Extracted data entries:
_ _ _
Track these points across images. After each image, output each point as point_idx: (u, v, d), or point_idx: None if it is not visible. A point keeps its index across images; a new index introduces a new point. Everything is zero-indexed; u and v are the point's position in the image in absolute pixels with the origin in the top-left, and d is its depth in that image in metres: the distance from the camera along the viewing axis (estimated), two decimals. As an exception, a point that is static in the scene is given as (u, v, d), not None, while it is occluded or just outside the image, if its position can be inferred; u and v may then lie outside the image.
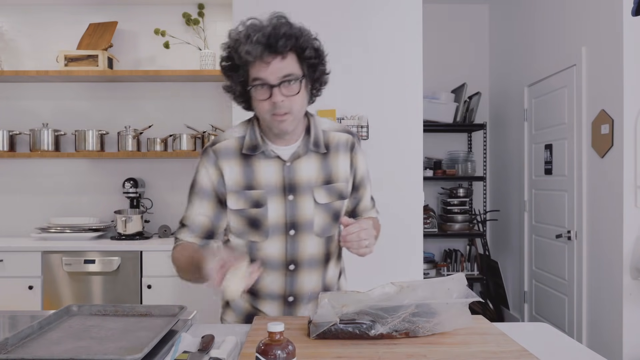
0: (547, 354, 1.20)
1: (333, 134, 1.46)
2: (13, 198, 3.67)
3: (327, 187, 1.42)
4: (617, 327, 2.79)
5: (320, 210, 1.42)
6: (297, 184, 1.40)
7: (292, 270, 1.44)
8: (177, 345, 1.23)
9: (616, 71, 2.78)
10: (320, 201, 1.41)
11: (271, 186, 1.40)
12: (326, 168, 1.43)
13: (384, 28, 3.00)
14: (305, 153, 1.41)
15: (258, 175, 1.40)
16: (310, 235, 1.43)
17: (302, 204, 1.40)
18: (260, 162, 1.40)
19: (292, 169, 1.40)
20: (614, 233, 2.82)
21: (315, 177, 1.41)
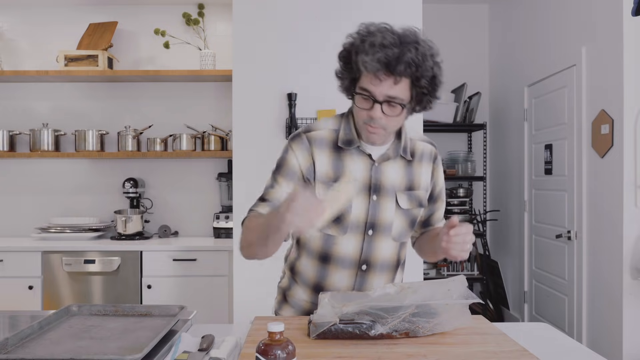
0: (547, 354, 1.20)
1: (419, 143, 1.48)
2: (13, 198, 3.67)
3: (409, 193, 1.44)
4: (617, 327, 2.79)
5: (400, 215, 1.43)
6: (382, 186, 1.41)
7: (364, 270, 1.44)
8: (177, 345, 1.23)
9: (616, 71, 2.78)
10: (403, 206, 1.43)
11: (358, 183, 1.40)
12: (410, 175, 1.44)
13: (384, 28, 3.00)
14: (394, 157, 1.42)
15: (347, 169, 1.40)
16: (387, 238, 1.43)
17: (384, 206, 1.41)
18: (352, 157, 1.40)
19: (379, 170, 1.41)
20: (614, 233, 2.82)
21: (399, 181, 1.43)
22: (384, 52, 1.23)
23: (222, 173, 3.54)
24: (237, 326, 1.48)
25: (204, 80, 3.58)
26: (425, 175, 1.47)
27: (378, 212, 1.40)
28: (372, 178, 1.40)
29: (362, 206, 1.39)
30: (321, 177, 1.39)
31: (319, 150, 1.40)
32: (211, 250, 3.15)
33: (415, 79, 1.28)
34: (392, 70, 1.24)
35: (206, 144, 3.51)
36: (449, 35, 4.60)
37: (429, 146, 1.49)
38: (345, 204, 1.27)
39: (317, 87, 2.96)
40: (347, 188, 1.26)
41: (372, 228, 1.41)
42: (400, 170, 1.43)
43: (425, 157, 1.47)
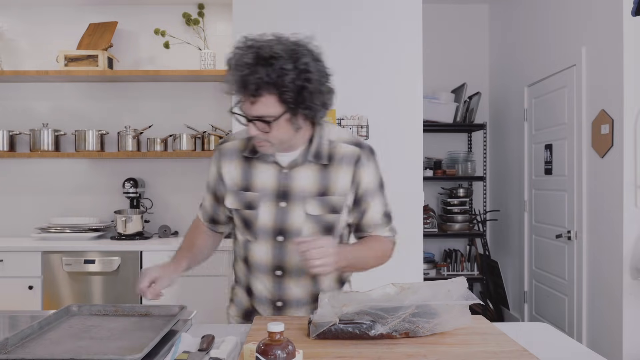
0: (547, 354, 1.20)
1: (341, 145, 1.42)
2: (13, 198, 3.67)
3: (321, 199, 1.40)
4: (617, 327, 2.79)
5: (310, 221, 1.41)
6: (290, 192, 1.40)
7: (278, 275, 1.44)
8: (177, 345, 1.23)
9: (616, 71, 2.78)
10: (311, 212, 1.40)
11: (266, 190, 1.41)
12: (324, 180, 1.40)
13: (384, 28, 3.00)
14: (303, 162, 1.40)
15: (255, 178, 1.43)
16: None
17: (292, 212, 1.40)
18: (260, 165, 1.43)
19: (288, 176, 1.40)
20: (614, 233, 2.82)
21: (310, 187, 1.40)
22: (237, 73, 1.23)
23: (222, 173, 3.54)
24: (237, 326, 1.49)
25: (204, 80, 3.58)
26: (343, 180, 1.41)
27: (286, 218, 1.40)
28: (279, 185, 1.40)
29: (269, 213, 1.41)
30: (231, 186, 1.46)
31: (228, 160, 1.46)
32: (211, 250, 3.14)
33: (280, 94, 1.24)
34: (247, 92, 1.24)
35: (206, 144, 3.51)
36: (449, 35, 4.60)
37: (352, 148, 1.42)
38: None
39: (317, 87, 2.96)
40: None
41: (281, 234, 1.41)
42: (313, 175, 1.40)
43: (345, 161, 1.41)
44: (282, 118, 1.29)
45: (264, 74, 1.21)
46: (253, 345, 1.07)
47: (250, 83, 1.22)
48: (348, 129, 2.96)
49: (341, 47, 2.97)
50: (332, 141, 1.42)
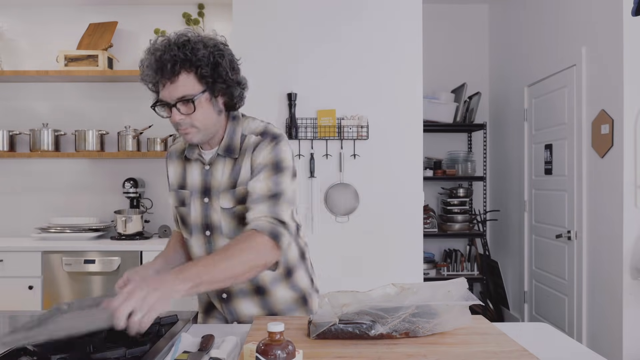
0: (547, 354, 1.20)
1: (249, 137, 1.43)
2: (13, 198, 3.67)
3: (232, 192, 1.42)
4: (617, 327, 2.79)
5: (226, 215, 1.43)
6: (211, 187, 1.45)
7: None
8: (177, 345, 1.23)
9: (616, 71, 2.78)
10: (223, 205, 1.42)
11: (194, 187, 1.48)
12: (235, 172, 1.42)
13: (384, 28, 3.00)
14: (217, 157, 1.44)
15: (188, 176, 1.50)
16: (222, 238, 1.45)
17: (213, 207, 1.45)
18: (191, 164, 1.49)
19: (209, 172, 1.46)
20: (614, 233, 2.82)
21: (224, 181, 1.43)
22: (153, 57, 1.30)
23: (222, 173, 3.54)
24: (237, 326, 1.49)
25: (204, 80, 3.57)
26: (245, 169, 1.41)
27: (209, 213, 1.45)
28: (203, 181, 1.46)
29: (197, 209, 1.46)
30: (172, 185, 1.54)
31: (173, 161, 1.54)
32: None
33: (196, 71, 1.30)
34: (165, 73, 1.29)
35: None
36: (449, 35, 4.60)
37: (255, 138, 1.41)
38: None
39: (317, 87, 2.97)
40: None
41: (208, 229, 1.46)
42: (226, 169, 1.43)
43: (248, 151, 1.41)
44: (203, 97, 1.33)
45: (180, 52, 1.28)
46: (253, 345, 1.07)
47: (167, 62, 1.28)
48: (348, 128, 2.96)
49: (341, 47, 2.97)
50: (244, 135, 1.44)
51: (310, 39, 2.93)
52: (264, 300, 1.50)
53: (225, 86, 1.35)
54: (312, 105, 2.98)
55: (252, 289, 1.49)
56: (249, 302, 1.50)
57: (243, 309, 1.50)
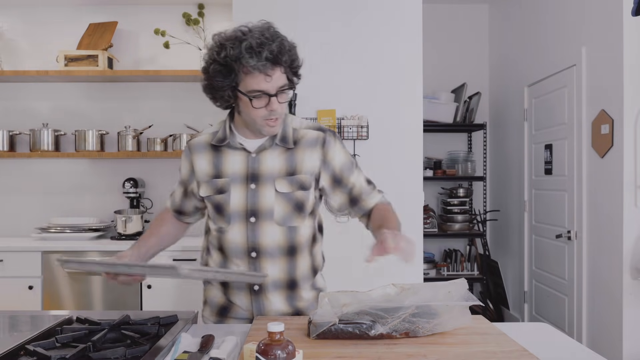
0: (547, 354, 1.20)
1: (304, 131, 1.53)
2: (13, 198, 3.67)
3: (290, 178, 1.48)
4: (617, 327, 2.79)
5: (280, 199, 1.47)
6: (260, 174, 1.48)
7: (254, 257, 1.48)
8: (177, 345, 1.23)
9: (616, 71, 2.78)
10: (281, 190, 1.47)
11: (235, 175, 1.49)
12: (291, 161, 1.49)
13: (384, 28, 3.00)
14: (270, 146, 1.49)
15: (224, 165, 1.51)
16: (271, 223, 1.47)
17: (263, 193, 1.47)
18: (228, 152, 1.51)
19: (256, 160, 1.48)
20: (614, 233, 2.82)
21: (278, 168, 1.48)
22: (266, 49, 1.33)
23: (222, 173, 3.54)
24: (237, 326, 1.49)
25: (204, 80, 3.57)
26: (310, 161, 1.49)
27: (257, 199, 1.47)
28: (248, 168, 1.48)
29: (240, 195, 1.48)
30: (202, 177, 1.53)
31: (198, 154, 1.55)
32: (211, 250, 3.15)
33: (291, 62, 1.41)
34: (278, 62, 1.35)
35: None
36: (449, 35, 4.60)
37: (315, 132, 1.53)
38: None
39: (317, 87, 2.96)
40: None
41: (253, 215, 1.47)
42: (280, 157, 1.49)
43: (310, 143, 1.50)
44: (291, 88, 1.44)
45: (287, 43, 1.38)
46: (253, 345, 1.07)
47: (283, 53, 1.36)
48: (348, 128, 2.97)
49: (342, 47, 2.97)
50: (295, 129, 1.53)
51: (310, 39, 2.93)
52: (292, 295, 1.53)
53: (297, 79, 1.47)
54: (312, 105, 2.97)
55: (286, 281, 1.51)
56: (278, 296, 1.51)
57: (271, 303, 1.51)
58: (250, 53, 1.32)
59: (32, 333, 1.29)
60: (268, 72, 1.35)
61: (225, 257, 1.53)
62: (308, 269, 1.55)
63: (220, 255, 1.55)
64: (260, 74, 1.34)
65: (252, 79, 1.36)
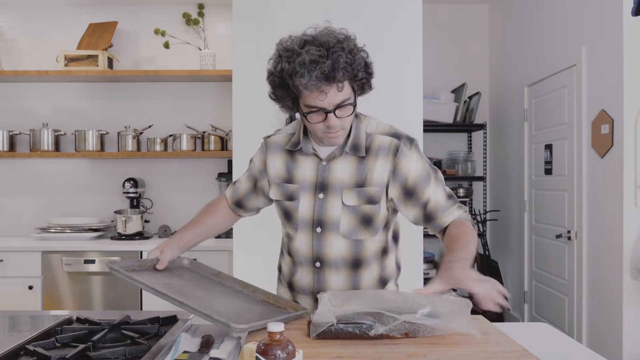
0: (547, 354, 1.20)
1: (378, 137, 1.44)
2: (13, 198, 3.67)
3: (358, 190, 1.41)
4: (617, 327, 2.79)
5: (347, 212, 1.41)
6: (329, 183, 1.43)
7: (318, 267, 1.46)
8: (177, 345, 1.23)
9: (616, 71, 2.78)
10: (348, 203, 1.41)
11: (306, 182, 1.45)
12: (361, 171, 1.42)
13: (384, 28, 3.00)
14: (341, 154, 1.42)
15: (297, 170, 1.47)
16: (336, 235, 1.43)
17: (330, 204, 1.42)
18: (301, 158, 1.47)
19: (327, 168, 1.43)
20: (614, 233, 2.82)
21: (348, 178, 1.42)
22: (318, 68, 1.24)
23: (222, 173, 3.54)
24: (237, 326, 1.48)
25: (204, 80, 3.58)
26: (380, 171, 1.41)
27: (324, 209, 1.43)
28: (318, 176, 1.43)
29: (308, 204, 1.44)
30: (274, 178, 1.50)
31: (274, 153, 1.51)
32: (211, 250, 3.14)
33: (354, 76, 1.31)
34: (332, 80, 1.26)
35: (206, 144, 3.52)
36: (449, 35, 4.60)
37: (389, 139, 1.44)
38: None
39: (317, 87, 2.96)
40: None
41: (319, 225, 1.43)
42: (350, 167, 1.42)
43: (381, 152, 1.42)
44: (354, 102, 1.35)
45: (344, 58, 1.26)
46: (253, 345, 1.07)
47: (338, 70, 1.25)
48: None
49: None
50: (369, 134, 1.44)
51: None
52: (355, 275, 1.47)
53: (370, 86, 1.39)
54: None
55: (352, 260, 1.46)
56: (340, 275, 1.46)
57: (333, 280, 1.46)
58: (303, 70, 1.24)
59: (32, 333, 1.29)
60: (322, 90, 1.27)
61: (292, 262, 1.52)
62: (375, 280, 1.50)
63: (289, 260, 1.53)
64: (315, 91, 1.28)
65: (307, 95, 1.30)
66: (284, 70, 1.30)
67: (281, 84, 1.34)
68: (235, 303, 1.40)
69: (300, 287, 1.50)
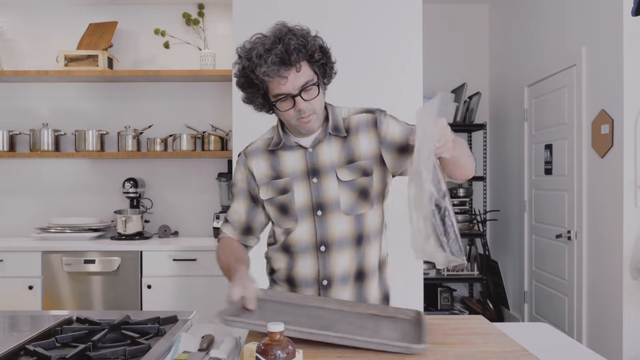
0: (547, 354, 1.20)
1: (354, 117, 1.53)
2: (13, 198, 3.67)
3: (350, 166, 1.47)
4: (617, 327, 2.79)
5: (345, 188, 1.47)
6: (319, 167, 1.48)
7: (323, 251, 1.47)
8: (177, 345, 1.23)
9: (616, 71, 2.78)
10: (343, 179, 1.46)
11: (296, 172, 1.49)
12: (348, 149, 1.49)
13: (384, 28, 3.00)
14: (324, 138, 1.49)
15: (283, 165, 1.50)
16: (338, 214, 1.46)
17: (326, 185, 1.47)
18: (285, 153, 1.51)
19: (314, 154, 1.48)
20: (614, 233, 2.82)
21: (337, 158, 1.48)
22: (272, 54, 1.32)
23: (222, 173, 3.54)
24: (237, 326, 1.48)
25: (204, 80, 3.58)
26: (366, 145, 1.49)
27: (321, 192, 1.47)
28: (307, 163, 1.48)
29: (304, 191, 1.48)
30: (261, 180, 1.52)
31: (255, 159, 1.54)
32: (211, 250, 3.14)
33: (310, 57, 1.38)
34: (288, 63, 1.33)
35: (206, 144, 3.51)
36: (449, 35, 4.60)
37: (365, 115, 1.54)
38: None
39: (317, 87, 2.96)
40: None
41: (320, 208, 1.47)
42: (336, 147, 1.49)
43: (361, 128, 1.51)
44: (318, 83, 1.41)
45: (296, 41, 1.34)
46: (253, 345, 1.07)
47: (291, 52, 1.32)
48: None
49: (342, 47, 2.96)
50: (345, 117, 1.53)
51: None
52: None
53: (331, 68, 1.46)
54: (312, 105, 2.97)
55: (356, 236, 1.48)
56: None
57: (338, 262, 1.47)
58: (260, 60, 1.33)
59: (32, 333, 1.29)
60: (281, 75, 1.34)
61: (290, 255, 1.51)
62: (376, 259, 1.53)
63: (286, 256, 1.52)
64: (276, 78, 1.35)
65: (271, 84, 1.38)
66: (245, 68, 1.38)
67: (247, 82, 1.41)
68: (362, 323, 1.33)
69: (303, 278, 1.50)
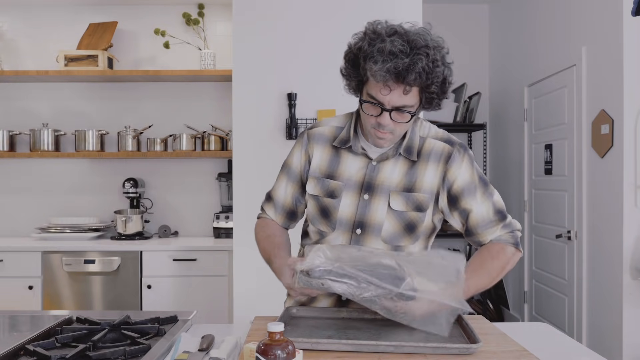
0: (547, 354, 1.20)
1: (430, 140, 1.39)
2: (13, 198, 3.67)
3: (407, 195, 1.36)
4: (617, 327, 2.79)
5: (392, 216, 1.36)
6: (376, 184, 1.37)
7: None
8: (177, 345, 1.23)
9: (616, 71, 2.78)
10: (395, 207, 1.36)
11: (351, 181, 1.38)
12: (412, 175, 1.37)
13: (384, 28, 3.00)
14: (393, 156, 1.37)
15: (342, 167, 1.40)
16: (377, 239, 1.37)
17: (375, 206, 1.37)
18: (348, 156, 1.40)
19: (376, 169, 1.37)
20: (614, 233, 2.82)
21: (396, 181, 1.36)
22: (393, 62, 1.18)
23: (222, 173, 3.54)
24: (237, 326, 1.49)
25: (204, 80, 3.58)
26: (430, 177, 1.36)
27: (367, 211, 1.37)
28: (366, 176, 1.37)
29: (351, 204, 1.38)
30: (314, 172, 1.42)
31: (318, 146, 1.43)
32: (211, 250, 3.15)
33: (426, 87, 1.25)
34: (402, 80, 1.20)
35: (206, 144, 3.51)
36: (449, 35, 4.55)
37: (442, 144, 1.38)
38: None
39: (317, 87, 2.96)
40: None
41: (360, 227, 1.38)
42: (400, 169, 1.37)
43: (433, 157, 1.37)
44: (415, 112, 1.28)
45: (424, 64, 1.19)
46: (253, 345, 1.07)
47: (412, 72, 1.19)
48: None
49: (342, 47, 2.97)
50: (422, 137, 1.39)
51: (310, 38, 2.92)
52: None
53: (439, 101, 1.31)
54: (312, 105, 2.97)
55: None
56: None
57: None
58: (380, 56, 1.19)
59: (32, 333, 1.29)
60: (388, 84, 1.22)
61: None
62: None
63: None
64: (379, 82, 1.22)
65: (374, 84, 1.25)
66: (361, 50, 1.25)
67: (354, 62, 1.29)
68: (396, 327, 1.29)
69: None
_ _ _
* [Your task] Above are some records; quote exactly and only the lines that begin at the line containing "6: (297, 184, 1.40)" and stop after the line containing "42: (400, 170, 1.43)", leaving out the pictures.

* [Completed task]
6: (297, 184, 1.40)
7: (292, 270, 1.44)
8: (177, 345, 1.23)
9: (616, 71, 2.78)
10: (320, 201, 1.41)
11: (271, 186, 1.40)
12: (326, 168, 1.43)
13: (384, 28, 3.00)
14: (305, 153, 1.41)
15: (258, 175, 1.40)
16: (310, 235, 1.43)
17: (302, 204, 1.40)
18: (260, 162, 1.40)
19: (292, 169, 1.40)
20: (614, 233, 2.82)
21: (315, 177, 1.41)
0: (547, 354, 1.20)
1: (419, 143, 1.48)
2: (13, 198, 3.67)
3: (409, 193, 1.44)
4: (617, 327, 2.79)
5: (400, 215, 1.43)
6: (382, 186, 1.41)
7: (364, 270, 1.44)
8: (177, 345, 1.23)
9: (616, 71, 2.78)
10: (403, 206, 1.43)
11: (358, 183, 1.40)
12: (410, 175, 1.44)
13: (384, 28, 3.00)
14: (394, 157, 1.42)
15: (347, 169, 1.40)
16: (387, 238, 1.43)
17: (384, 206, 1.41)
18: (352, 157, 1.40)
19: (379, 170, 1.41)
20: (614, 233, 2.82)
21: (399, 181, 1.43)
22: (384, 52, 1.23)
23: (222, 173, 3.54)
24: (237, 326, 1.48)
25: (204, 80, 3.58)
26: (425, 175, 1.47)
27: (378, 212, 1.40)
28: (372, 178, 1.40)
29: (362, 206, 1.39)
30: (321, 177, 1.39)
31: (319, 150, 1.40)
32: (211, 250, 3.15)
33: (415, 79, 1.28)
34: (392, 70, 1.24)
35: (206, 144, 3.51)
36: (449, 35, 4.60)
37: (429, 146, 1.49)
38: (345, 204, 1.27)
39: (317, 87, 2.96)
40: (347, 188, 1.26)
41: (372, 228, 1.41)
42: (400, 170, 1.43)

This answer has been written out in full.